Although the designation of Iran is not new, it appears in the report that is being released as Secretary of State Condoleezza Rice prepares to attend a conference of Iraq’s neighbors, at which she has not ruled out a meeting with Iran’s foreign minister.
The report says that terrorists continue to rely mainly on conventional weapons in their attacks, but noted no let up in an alarming trend toward more sophisticated and better planned and coordinated strikes.
For instance, while the number of bombings increased by 30 percent between 2005 and 2006, the death tolls from these incidents rose by 39 percent and the number of injuries rose by 45 percent, it says.
The report attributes the higher casualty figures to a 25-percent jump in the number of non-vehicular suicide bombings targeting large crowds that more than made up for a slight 12-percent dip in suicide attacks involving vehicles.
Of the 58,000 people killed or wounded in terrorist attacks around the world in 2006, more than 50 percent were Muslims, the report, says with government officials, police and security guards accounting for a large proportion, the report says.

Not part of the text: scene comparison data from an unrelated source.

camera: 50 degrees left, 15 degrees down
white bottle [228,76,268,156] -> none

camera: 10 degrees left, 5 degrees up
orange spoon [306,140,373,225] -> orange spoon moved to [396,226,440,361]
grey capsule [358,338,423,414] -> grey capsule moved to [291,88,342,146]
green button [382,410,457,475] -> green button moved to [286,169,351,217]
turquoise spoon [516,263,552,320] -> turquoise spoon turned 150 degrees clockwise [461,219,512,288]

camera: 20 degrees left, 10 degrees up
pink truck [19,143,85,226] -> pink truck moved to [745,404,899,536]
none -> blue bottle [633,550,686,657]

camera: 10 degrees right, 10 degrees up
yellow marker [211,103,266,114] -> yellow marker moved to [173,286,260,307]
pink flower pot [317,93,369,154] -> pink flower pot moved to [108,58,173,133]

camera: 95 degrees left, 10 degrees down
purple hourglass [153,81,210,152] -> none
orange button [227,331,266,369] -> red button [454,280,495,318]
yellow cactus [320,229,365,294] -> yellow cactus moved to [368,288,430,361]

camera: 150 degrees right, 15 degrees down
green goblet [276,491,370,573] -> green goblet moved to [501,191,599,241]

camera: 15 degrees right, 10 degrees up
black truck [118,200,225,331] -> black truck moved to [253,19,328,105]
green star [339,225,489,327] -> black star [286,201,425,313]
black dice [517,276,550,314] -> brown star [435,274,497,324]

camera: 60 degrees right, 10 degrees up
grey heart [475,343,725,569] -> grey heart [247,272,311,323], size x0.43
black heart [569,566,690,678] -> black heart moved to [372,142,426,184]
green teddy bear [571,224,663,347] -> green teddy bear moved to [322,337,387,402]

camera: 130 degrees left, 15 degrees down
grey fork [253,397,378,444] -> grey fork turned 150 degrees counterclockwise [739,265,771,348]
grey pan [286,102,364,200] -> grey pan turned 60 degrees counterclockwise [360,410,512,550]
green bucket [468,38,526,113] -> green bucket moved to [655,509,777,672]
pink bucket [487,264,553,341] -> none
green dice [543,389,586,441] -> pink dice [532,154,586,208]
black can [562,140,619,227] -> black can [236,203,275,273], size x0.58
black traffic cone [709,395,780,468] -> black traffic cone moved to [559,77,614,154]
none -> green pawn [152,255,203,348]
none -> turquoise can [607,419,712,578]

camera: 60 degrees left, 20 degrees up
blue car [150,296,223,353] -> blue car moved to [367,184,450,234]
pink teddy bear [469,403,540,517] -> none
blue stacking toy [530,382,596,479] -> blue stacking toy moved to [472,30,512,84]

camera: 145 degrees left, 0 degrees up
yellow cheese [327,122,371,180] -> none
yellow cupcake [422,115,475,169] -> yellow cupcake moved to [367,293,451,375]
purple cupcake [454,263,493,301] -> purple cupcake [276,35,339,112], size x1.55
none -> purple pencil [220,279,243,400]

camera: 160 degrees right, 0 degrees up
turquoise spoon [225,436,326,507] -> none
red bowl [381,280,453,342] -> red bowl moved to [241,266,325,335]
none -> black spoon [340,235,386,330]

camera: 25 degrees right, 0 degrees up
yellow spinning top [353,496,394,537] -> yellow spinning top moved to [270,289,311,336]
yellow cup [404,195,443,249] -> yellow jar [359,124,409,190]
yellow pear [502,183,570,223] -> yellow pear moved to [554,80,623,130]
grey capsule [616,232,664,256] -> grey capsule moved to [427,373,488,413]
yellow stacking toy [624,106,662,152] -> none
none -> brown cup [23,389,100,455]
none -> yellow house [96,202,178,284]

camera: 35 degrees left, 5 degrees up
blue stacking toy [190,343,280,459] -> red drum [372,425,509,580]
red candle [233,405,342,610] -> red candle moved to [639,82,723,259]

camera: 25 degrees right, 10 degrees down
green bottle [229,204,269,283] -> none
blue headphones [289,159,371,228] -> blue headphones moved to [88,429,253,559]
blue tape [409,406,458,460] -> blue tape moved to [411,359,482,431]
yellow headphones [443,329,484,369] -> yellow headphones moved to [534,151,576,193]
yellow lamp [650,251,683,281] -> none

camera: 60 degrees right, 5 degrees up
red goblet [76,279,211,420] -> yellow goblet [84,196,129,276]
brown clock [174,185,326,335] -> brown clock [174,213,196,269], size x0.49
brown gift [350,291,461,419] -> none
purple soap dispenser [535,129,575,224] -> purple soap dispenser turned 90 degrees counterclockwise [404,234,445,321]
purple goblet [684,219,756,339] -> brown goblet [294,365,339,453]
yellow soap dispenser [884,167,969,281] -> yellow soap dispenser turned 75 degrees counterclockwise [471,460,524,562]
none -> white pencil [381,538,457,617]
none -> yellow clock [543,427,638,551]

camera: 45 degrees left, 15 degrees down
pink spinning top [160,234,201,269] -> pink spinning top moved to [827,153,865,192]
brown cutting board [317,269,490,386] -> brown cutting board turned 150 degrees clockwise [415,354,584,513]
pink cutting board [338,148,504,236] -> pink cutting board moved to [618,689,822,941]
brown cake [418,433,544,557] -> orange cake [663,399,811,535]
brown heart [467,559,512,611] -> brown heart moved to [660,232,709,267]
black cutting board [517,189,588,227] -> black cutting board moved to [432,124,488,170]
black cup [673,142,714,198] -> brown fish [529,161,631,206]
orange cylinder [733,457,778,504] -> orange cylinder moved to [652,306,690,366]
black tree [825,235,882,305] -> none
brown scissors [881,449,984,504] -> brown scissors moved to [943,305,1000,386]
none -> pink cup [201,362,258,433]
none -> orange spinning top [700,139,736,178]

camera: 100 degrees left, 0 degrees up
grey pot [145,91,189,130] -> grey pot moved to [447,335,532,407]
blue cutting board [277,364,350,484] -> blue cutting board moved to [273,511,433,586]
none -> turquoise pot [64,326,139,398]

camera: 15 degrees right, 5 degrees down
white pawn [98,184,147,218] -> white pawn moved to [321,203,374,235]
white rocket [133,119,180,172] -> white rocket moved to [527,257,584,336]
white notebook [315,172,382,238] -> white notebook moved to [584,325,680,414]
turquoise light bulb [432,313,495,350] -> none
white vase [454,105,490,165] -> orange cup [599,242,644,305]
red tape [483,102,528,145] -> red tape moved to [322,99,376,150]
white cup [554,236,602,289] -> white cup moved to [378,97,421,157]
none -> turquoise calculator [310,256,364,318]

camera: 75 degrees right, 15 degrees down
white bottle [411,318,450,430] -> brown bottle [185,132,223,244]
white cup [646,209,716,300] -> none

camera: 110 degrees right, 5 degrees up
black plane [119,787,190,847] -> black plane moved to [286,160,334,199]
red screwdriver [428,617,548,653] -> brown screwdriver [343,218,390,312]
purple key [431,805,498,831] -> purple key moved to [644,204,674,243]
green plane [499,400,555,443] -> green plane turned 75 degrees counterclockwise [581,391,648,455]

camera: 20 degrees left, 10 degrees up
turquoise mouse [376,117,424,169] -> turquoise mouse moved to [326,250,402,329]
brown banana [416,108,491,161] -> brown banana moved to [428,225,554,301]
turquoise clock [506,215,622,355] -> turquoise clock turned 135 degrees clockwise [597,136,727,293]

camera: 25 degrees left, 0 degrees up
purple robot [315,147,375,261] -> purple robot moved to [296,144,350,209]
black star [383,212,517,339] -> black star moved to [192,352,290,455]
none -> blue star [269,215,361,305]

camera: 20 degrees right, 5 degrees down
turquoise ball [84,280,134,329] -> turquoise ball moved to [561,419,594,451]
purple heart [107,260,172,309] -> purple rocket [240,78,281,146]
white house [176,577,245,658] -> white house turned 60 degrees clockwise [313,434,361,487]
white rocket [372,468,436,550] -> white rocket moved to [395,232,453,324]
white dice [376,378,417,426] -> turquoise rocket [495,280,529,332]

The number of child casualties from terrorist attacks soared by more than 80 percent between 2005 and 2006 to more than 1,800, while incidents involving educators were up more than 45 percent and those involving journalists up 20 percent, the report says.
Twenty-eight U.S. citizens were killed and 27 wounded in terrorist incidents in 2006, most of them in Iraq, where eight of the 12 Americans kidnapped by terrorists last year were taken captive, it says.